Die Verteilung der Gelder orientiert sich für 2021–2022 an den Arbeitslosenzahlen der einzelnen Mitgliedsstaaten, und für 2023 am Gesamtverlust im Bruttoinlandsprodukt zwischen 2020 und 2022. Dies bedeutet, dass Ländern wie Spanien und Italien, welche wirtschaftlich und sozial am stärksten von der Pandemie betroffen sind, die größten Summen in Aussicht stehen. Deutschland sollen schätzungsweise rund 22,7 Milliarden Euro zukommen.

Zukunftsaussichten: Finanzielle Stabilität und neue Einnahmequellen

Um die finanzielle Stabilität der Union langfristig zu gewährleisten, will die EU-Kommission bis Juni dieses Jahres mehrere Vorschläge vorlegen. Aktuell stehen ein CO2-Grenzausgleichssystem, eine Digitalabgabe, und das EU-Emmissionshandelssystem als Einnahmequelle im Gespräch; bis 2024 sollen außerdem neue Einnahmequellen hinzukommen, wie eine EU-weite Finanztransaktionssteuer, ein finanzieller Beitrag im Zusammenhang mit dem Unternehmenssektor, sowie eine neue gemeinsame Körperschaftssteuer-Bemessungsgrundlage. Diese können in Zukunft auch weiterhin als Finanzquelle zur Förderung verschiedener EU-Programme eingesetzt werden. Was die Schulden betrifft gilt außerdem: auch wenn der Kredit gemeinsam aufgenommen wurde, jedes Land haftet nur für seinen eigenen Anteil am Wiederaufbaufonds.

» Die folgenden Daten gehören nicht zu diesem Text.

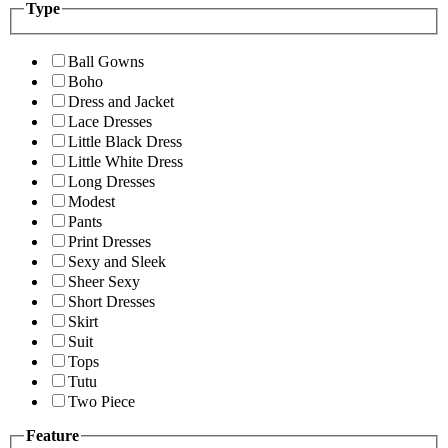
Type
Ball Gowns
Boho
Dress and Jacket
Lace Dresses
Little Black Dress
Little White Dress
Long Dresses
Modest
Pants
Print Dresses
Sexy and Sleek
Sheer Sexy
Short Dresses
Skirt
Suit
Tops
Tutu
Two Piece
Feature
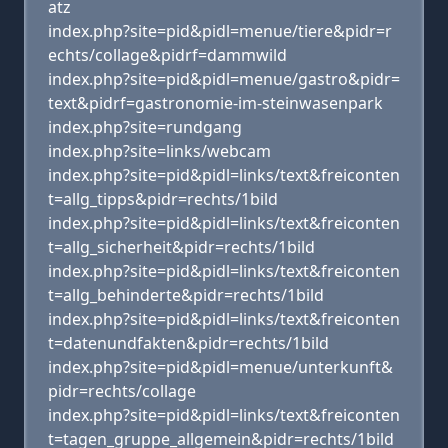
atz
index.php?site=pid&pidl=menue/tiere&pidr=r
echts/collage&pidrf=dammwild
index.php?site=pid&pidl=menue/gastro&pidr=
text&pidrf=gastronomie-im-steinwasenpark
index.php?site=rundgang
index.php?site=links/webcam
index.php?site=pid&pidl=links/text&freiconten
t=allg_tipps&pidr=rechts/1bild
index.php?site=pid&pidl=links/text&freiconten
t=allg_sicherheit&pidr=rechts/1bild
index.php?site=pid&pidl=links/text&freiconten
t=allg_behinderte&pidr=rechts/1bild
index.php?site=pid&pidl=links/text&freiconten
t=datenundfakten&pidr=rechts/1bild
index.php?site=pid&pidl=menue/unterkunft&
pidr=rechts/collage
index.php?site=pid&pidl=links/text&freiconten
t=tagen_gruppe_allgemein&pidr=rechts/1bild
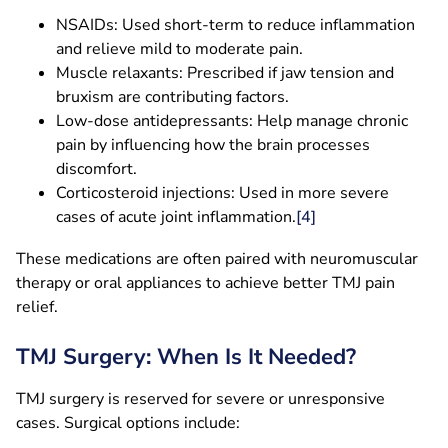
NSAIDs: Used short-term to reduce inflammation
and relieve mild to moderate pain.
Muscle relaxants: Prescribed if jaw tension and
bruxism are contributing factors.
Low-dose antidepressants: Help manage chronic
pain by influencing how the brain processes
discomfort.
Corticosteroid injections: Used in more severe
cases of acute joint inflammation.
[4]
These medications are often paired with neuromuscular
therapy or oral appliances to achieve better TMJ pain
relief.
TMJ Surgery: When Is It Needed?
TMJ surgery is reserved for severe or unresponsive
cases. Surgical options include:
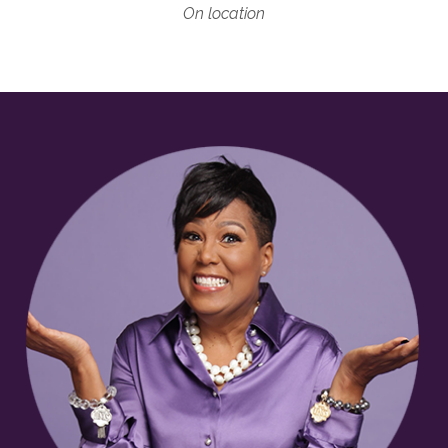
On location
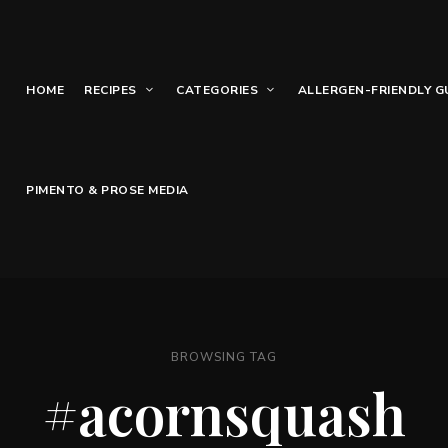
HOME
RECIPES
CATEGORIES
ALLERGEN-FRIENDLY G
PIMENTO & PROSE MEDIA
BROWSING TAG
#acornsquash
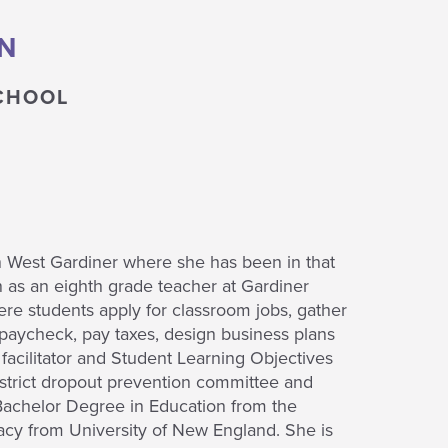
N
CHOOL
n West Gardiner where she has been in that
on as an eighth grade teacher at Gardiner
e students apply for classroom jobs, gather
 paycheck, pay taxes, design business plans
acilitator and Student Learning Objectives
istrict dropout prevention committee and
 Bachelor Degree in Education from the
acy from University of New England. She is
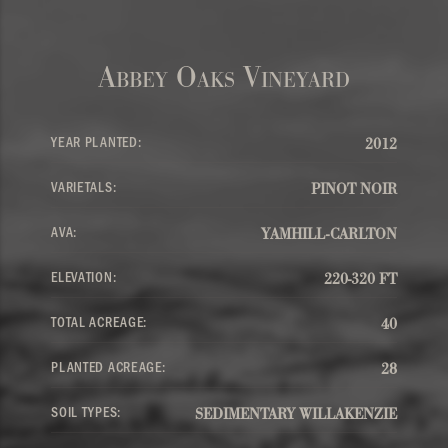
Abbey Oaks Vineyard
YEAR PLANTED:
2012
VARIETALS:
PINOT NOIR
AVA:
YAMHILL-CARLTON
ELEVATION:
220-320 FT
TOTAL ACREAGE:
40
PLANTED ACREAGE:
28
SOIL TYPES:
SEDIMENTARY WILLAKENZIE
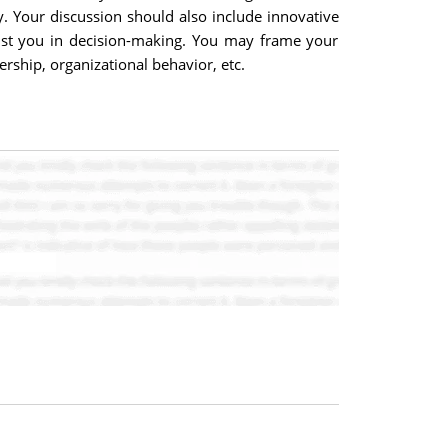
. Your discussion should also include innovative
ssist you in decision-making. You may frame your
ship, organizational behavior, etc.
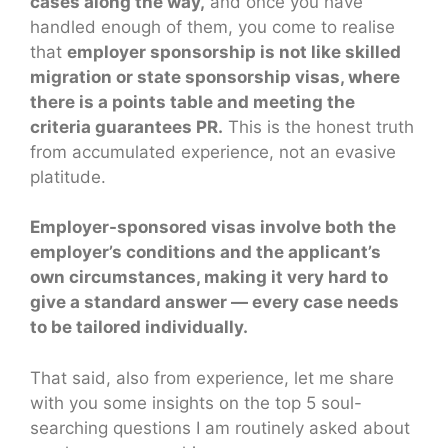
cases along the way,
and once you have
handled enough of them, you come to realise
that
employer sponsorship is not like skilled
migration or state sponsorship visas, where
there is a points table and meeting the
criteria guarantees PR.
This is the honest truth
from accumulated experience, not an evasive
platitude.
Employer-sponsored visas involve both the
employer’s conditions and the applicant’s
own circumstances, making it very hard to
give a standard answer — every case needs
to be tailored individually.
That said, also from experience, let me share
with you some insights on the top 5 soul-
searching questions I am routinely asked about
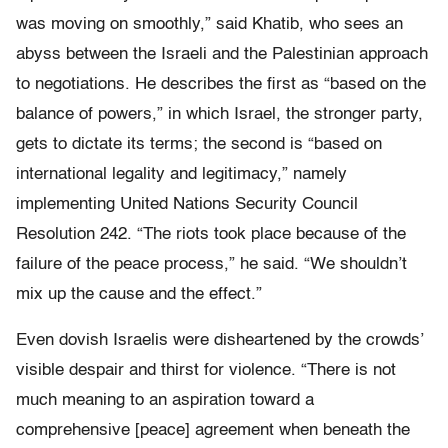
was moving on smoothly,” said Khatib, who sees an
abyss between the Israeli and the Palestinian approach
to negotiations. He describes the first as “based on the
balance of powers,” in which Israel, the stronger party,
gets to dictate its terms; the second is “based on
international legality and legitimacy,” namely
implementing United Nations Security Council
Resolution 242. “The riots took place because of the
failure of the peace process,” he said. “We shouldn’t
mix up the cause and the effect.”
Even dovish Israelis were disheartened by the crowds’
visible despair and thirst for violence. “There is not
much meaning to an aspiration toward a
comprehensive [peace] agreement when beneath the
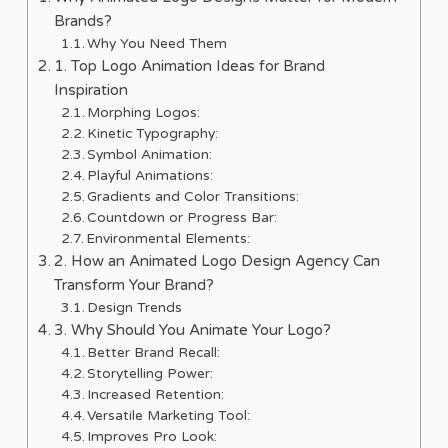
Brands?
Why You Need Them
1. Top Logo Animation Ideas for Brand
Inspiration
Morphing Logos:
Kinetic Typography:
Symbol Animation:
Playful Animations:
Gradients and Color Transitions:
Countdown or Progress Bar:
Environmental Elements:
2. How an Animated Logo Design Agency Can
Transform Your Brand?
Design Trends
3. Why Should You Animate Your Logo?
Better Brand Recall:
Storytelling Power:
Increased Retention:
Versatile Marketing Tool:
Improves Pro Look:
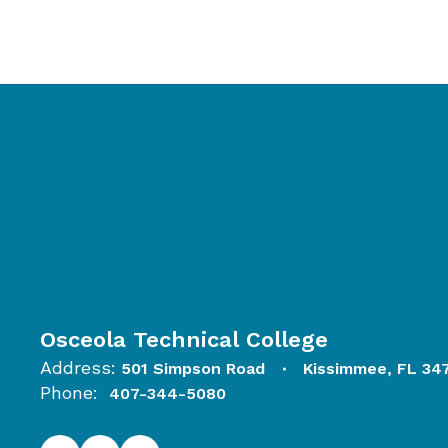
Osceola Technical College
Address:
501 Simpson Road
Kissimmee, FL 34
Phone:
407-344-5080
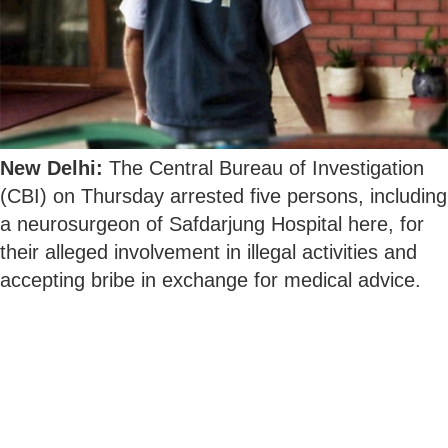
New Delhi:
The Central Bureau of Investigation
(CBI) on Thursday arrested five persons, including
a neurosurgeon of Safdarjung Hospital here, for
their alleged involvement in illegal activities and
accepting bribe in exchange for medical advice.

Eins steht fest: die Folgen der Corona-Pandemie werden Europa und die Welt noch lange beschäftigen. Daher war absehbar, dass die Pandemiefolgen auch im Finanzplan eine Rolle spielen würden – aber beim neuen EU-Haushalt und dem Konjunkturpaket NextGenerationEU geht es nicht nur darum, die Schäden der Pandemie zu beseitigen: Die Frage, wie Europa in Zukunft aussehen soll, beschäftigt die Union mehr denn je, und durch die gezielte Förderung von Programmen mit Bezug auf Klima und Digitalisierung wird deutlich: Die Zukunft der EU soll wirtschaftlich noch stärker, digitaler, und grüner werden.